- **What to work on**
1. List every performer credited under "Starring" in the Extremely Unique Dynamic article.
2. Reproduce the passage of the Extremely Unique Dynamic article starting with "- Theatrical release" and going on through "Michael Scotti Jr.".
3. Extend the Extremely Unique Dynamic article beyond its final sentence.

- **Supplied text**
----------
- Theatrical release poster
- Directed by: Katherine Dudas; Ivan Leung; Harrison Xu;
- Written by: Katherine Dudas; Ivan Leung; Harrison Xu;
- Produced by: Noel Do-Murakami; Ivan Leung; Harrison Xu;
- Starring: Ivan Leung; Harrison Xu; Hudson Yang; Nathan Doan;
- Cinematography: Steven Shulgach
- Edited by: Michael Scotti Jr.
- Music by: Ian Mackley
- Production company: Heroic Impact
- Distributed by: Strand Releasing
- Release dates: March 21, 2024 (Sonoma International); January 10, 2025 (United States);
- Running time: 73 minutes
- Country: United States
- Language: English
- Box office: $38,207

= Extremely Unique Dynamic =

Extremely Unique Dynamic is a 2024 American stoner meta-comedy film written and directed by Katherine Dudas, Ivan Leung, and Harrison Xu, and starring Leung and Xu. It premiered at the Sonoma International Film Festival on March 21, 2024, and was released theatrically on January 10, 2025.

==Plot==

Longtime best friends Danny and Ryan are spending the weekend together before Ryan moves to Edmonton, Alberta. They decide to make a movie about making a movie that stars two friends who are making a movie.

==Cast==
- Ivan Leung as Daniel
- Harrison Xu as Ryan
- Hudson Yang as Himself
- Nathan Doan as Dan

==Production==
Ivan Leung and Harrison Xu wrote and directed the film, and also star in it, each playing three roles. They formed the production company Heroic Impact to make the film, which is both of their feature filmmaking debuts. It is the second feature film for the film's third co-writer and co-director, Katherine Dudas (after her 2022 feature debut Juniper). The film was produced by Leung, Xu, and Noel Do-Murakami.
----------
- **Data excerpt**
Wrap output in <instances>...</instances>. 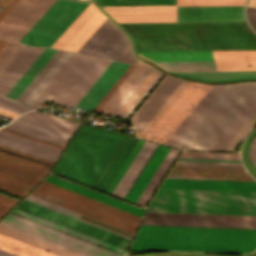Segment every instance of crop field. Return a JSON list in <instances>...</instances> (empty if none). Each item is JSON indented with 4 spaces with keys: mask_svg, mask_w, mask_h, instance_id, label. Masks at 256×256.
----------
- **Answers for the tasks**
1. Ivan Leung, Harrison Xu, Hudson Yang, Nathan Doan

2.
- Theatrical release poster
- Directed by: Katherine Dudas; Ivan Leung; Harrison Xu;
- Written by: Katherine Dudas; Ivan Leung; Harrison Xu;
- Produced by: Noel Do-Murakami; Ivan Leung; Harrison Xu;
- Starring: Ivan Leung; Harrison Xu; Hudson Yang; Nathan Doan;
- Cinematography: Steven Shulgach
- Edited by: Michael Scotti Jr.

3.
Leung and Xu wrote the screenplay in a month, and started filming about three weeks later. They shot the film in five days, often with two cameras, and later did several days of reshoots. They self-financed the film.

==Release==
The film premiered at the Sonoma International Film Festival on March 21, 2024. On June 19, 2024, it was announced that North American rights had been acquired by Strand Releasing. The film was released in the United States on January 10, 2025. It made $38,207 from a single theater in its opening weekend. In April 2025, the film will be presented at the LGBT+ Film Festival in Poland.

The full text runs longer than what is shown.